Sometimes we have people join us by Zoom at Clear Hearts, and sometimes we don’t. When we don’t, we still leave Zoom up on the projected screen. I find it meaningful to reflect on the image of our shared virtual space. It reminds me how we must always leave space for the visitor, for the guest to whom we owe the holy duty of hospitality, for by doing so, some have entertained angels unaware.
Similarly, the physical act of passing the microphone, of receiving and returning it, grounds me in the cooperative nature of our shared worship. (At Clear Hearts, we amplify all speech from the time of centering down until the official close of worship. It helps everyone, especially the people who don’t think they need it to understand or be understood by others.)
Of course, the technology is sometimes distracting, but no more distracting than the unexpected sounds, sudden motions or strong smells that are part of the worship environment from time to time. It’s less distracting than my chattering monkey brain or recurring aches and pains. And these days, it’s a lot less distracting than when someone coughs! Allowing distractions to arise and pass is at the heart of mindfulness, the foundational practice of silent worship. There is nothing more “real” about worship than actively engaging with the world and one’s neighbors as they are, instead of as one wishes they might be.
These conversations — these arguments, really — about “real” worship come from an understandable place.

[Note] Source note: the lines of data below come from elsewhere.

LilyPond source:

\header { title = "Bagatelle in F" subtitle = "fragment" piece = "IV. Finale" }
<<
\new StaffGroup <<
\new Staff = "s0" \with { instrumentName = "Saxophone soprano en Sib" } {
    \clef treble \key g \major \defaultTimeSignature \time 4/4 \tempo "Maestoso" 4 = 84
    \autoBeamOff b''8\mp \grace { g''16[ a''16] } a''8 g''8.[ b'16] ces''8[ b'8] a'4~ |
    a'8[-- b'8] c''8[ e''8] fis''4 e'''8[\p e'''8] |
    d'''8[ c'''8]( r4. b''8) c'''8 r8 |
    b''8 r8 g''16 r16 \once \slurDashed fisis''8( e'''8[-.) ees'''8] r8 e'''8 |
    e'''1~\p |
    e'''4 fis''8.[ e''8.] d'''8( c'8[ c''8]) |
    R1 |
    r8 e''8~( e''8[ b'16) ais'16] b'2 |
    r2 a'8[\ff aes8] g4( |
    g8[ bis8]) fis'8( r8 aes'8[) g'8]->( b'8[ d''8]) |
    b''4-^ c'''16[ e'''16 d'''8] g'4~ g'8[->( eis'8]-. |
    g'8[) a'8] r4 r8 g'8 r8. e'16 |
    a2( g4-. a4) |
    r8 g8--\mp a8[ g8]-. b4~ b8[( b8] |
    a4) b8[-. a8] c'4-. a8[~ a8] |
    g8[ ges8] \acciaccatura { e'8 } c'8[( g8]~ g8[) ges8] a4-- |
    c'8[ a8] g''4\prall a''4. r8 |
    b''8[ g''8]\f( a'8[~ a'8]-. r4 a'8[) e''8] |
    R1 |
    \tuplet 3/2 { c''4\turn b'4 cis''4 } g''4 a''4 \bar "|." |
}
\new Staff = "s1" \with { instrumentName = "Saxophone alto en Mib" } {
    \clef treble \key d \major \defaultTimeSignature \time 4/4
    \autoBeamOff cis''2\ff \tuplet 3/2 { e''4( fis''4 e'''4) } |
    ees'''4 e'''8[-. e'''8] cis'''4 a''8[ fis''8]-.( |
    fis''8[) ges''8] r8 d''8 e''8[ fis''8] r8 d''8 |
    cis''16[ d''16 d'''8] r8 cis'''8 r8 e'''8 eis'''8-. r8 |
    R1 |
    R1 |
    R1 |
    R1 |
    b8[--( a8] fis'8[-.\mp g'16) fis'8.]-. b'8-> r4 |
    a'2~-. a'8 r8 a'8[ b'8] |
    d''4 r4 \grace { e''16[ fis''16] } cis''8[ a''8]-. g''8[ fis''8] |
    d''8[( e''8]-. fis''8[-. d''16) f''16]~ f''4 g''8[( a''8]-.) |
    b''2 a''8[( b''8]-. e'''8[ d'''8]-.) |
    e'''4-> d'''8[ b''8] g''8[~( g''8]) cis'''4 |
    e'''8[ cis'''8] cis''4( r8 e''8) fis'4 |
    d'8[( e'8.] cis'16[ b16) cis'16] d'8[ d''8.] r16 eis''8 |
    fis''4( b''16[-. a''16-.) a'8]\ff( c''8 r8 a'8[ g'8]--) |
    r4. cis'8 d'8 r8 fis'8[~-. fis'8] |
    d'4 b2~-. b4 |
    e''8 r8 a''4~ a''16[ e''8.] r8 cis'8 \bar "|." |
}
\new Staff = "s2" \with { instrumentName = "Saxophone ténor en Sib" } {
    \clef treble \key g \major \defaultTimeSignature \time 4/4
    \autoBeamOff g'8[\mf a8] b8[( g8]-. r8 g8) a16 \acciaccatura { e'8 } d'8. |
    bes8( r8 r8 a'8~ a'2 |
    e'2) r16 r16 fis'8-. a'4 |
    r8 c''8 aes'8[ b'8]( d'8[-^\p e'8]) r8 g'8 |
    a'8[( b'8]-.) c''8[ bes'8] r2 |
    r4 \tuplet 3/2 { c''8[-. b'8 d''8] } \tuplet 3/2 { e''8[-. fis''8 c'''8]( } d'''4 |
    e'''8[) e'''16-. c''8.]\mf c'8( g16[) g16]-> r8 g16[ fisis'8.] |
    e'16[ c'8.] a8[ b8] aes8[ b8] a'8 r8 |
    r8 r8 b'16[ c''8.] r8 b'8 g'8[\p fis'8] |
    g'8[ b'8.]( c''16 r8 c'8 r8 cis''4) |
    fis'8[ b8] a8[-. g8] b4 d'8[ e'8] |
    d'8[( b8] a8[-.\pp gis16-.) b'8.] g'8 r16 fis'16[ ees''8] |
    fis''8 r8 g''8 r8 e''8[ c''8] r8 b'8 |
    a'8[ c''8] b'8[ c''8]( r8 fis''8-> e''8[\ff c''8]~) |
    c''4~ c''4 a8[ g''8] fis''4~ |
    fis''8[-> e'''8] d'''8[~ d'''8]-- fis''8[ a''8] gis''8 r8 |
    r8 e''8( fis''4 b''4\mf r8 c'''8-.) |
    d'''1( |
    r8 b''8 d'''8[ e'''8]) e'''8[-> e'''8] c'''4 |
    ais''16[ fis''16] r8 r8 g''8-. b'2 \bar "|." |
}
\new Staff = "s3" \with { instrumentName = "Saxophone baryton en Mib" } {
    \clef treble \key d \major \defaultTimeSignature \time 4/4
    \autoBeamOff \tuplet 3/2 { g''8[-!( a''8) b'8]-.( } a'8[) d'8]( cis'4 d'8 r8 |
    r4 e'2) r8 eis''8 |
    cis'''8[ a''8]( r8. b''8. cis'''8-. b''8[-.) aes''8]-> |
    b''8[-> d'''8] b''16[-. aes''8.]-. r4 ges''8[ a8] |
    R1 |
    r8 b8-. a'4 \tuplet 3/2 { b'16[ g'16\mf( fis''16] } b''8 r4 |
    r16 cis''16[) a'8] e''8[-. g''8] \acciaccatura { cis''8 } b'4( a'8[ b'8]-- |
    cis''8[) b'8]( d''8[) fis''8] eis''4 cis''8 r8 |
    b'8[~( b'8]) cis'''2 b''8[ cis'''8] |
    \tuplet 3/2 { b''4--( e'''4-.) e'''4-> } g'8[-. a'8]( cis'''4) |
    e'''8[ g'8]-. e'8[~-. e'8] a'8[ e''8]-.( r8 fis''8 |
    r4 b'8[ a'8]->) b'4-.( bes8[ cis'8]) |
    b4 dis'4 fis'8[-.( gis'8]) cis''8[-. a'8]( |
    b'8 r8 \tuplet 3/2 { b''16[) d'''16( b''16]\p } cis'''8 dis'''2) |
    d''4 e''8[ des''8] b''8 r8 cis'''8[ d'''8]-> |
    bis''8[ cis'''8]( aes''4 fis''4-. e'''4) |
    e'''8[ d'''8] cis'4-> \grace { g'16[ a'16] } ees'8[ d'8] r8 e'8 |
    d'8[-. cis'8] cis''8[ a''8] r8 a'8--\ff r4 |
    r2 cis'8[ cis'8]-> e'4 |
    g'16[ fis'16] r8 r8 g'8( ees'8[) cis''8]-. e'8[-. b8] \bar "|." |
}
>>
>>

So many of us yearn to be part of something with cosmic significance, and when we believe we have found our way to it, we want to share it with others, and we want to protect it. We think we have to protect it so that we can share it. But we can’t share what we aren’t willing or able to release control over.
I am grateful that, at Clear Hearts, we are doing our best to recognize that Spirit does not need our protection in order to do its work. People, on the other hand, frequently do. We all live under the powers of unconstrained capitalism, white supremacy, and patriarchy defined by a coercive gender binary. Contemporary American society assigns us all a measure of worth: we are assets, or we are liabilities. Worship is one time when we should be able to escape the endless demands for “productivity” and “excellence” and “legitimacy.”
These demands always fall hardest on those targeted by our sinful systems: Black, Indigenous, and other People of Color; transgender people; disabled people; impoverished people, houseless people; queer people; women. People with these frequently overlapping and intersecting identities are constantly told their dignity is not real, that their experiences are not real. This is why I will never judge worship practices by whether they are “real,” but rather by whether they allow for justice and inclusion. I feel blessed that these are the conversations I get to have at Clear Hearts.
THIS!!! “I find it meaningful to reflect on the image of our shared virtual space. It reminds me how we must always leave space for the visitor, for the guest to whom we owe the holy duty of hospitality, for by doing so, some have entertained angels unaware.”
AND THIS “This is why I will never judge worship practices by whether they are “real,” but rather by whether they allow for justice and inclusion.”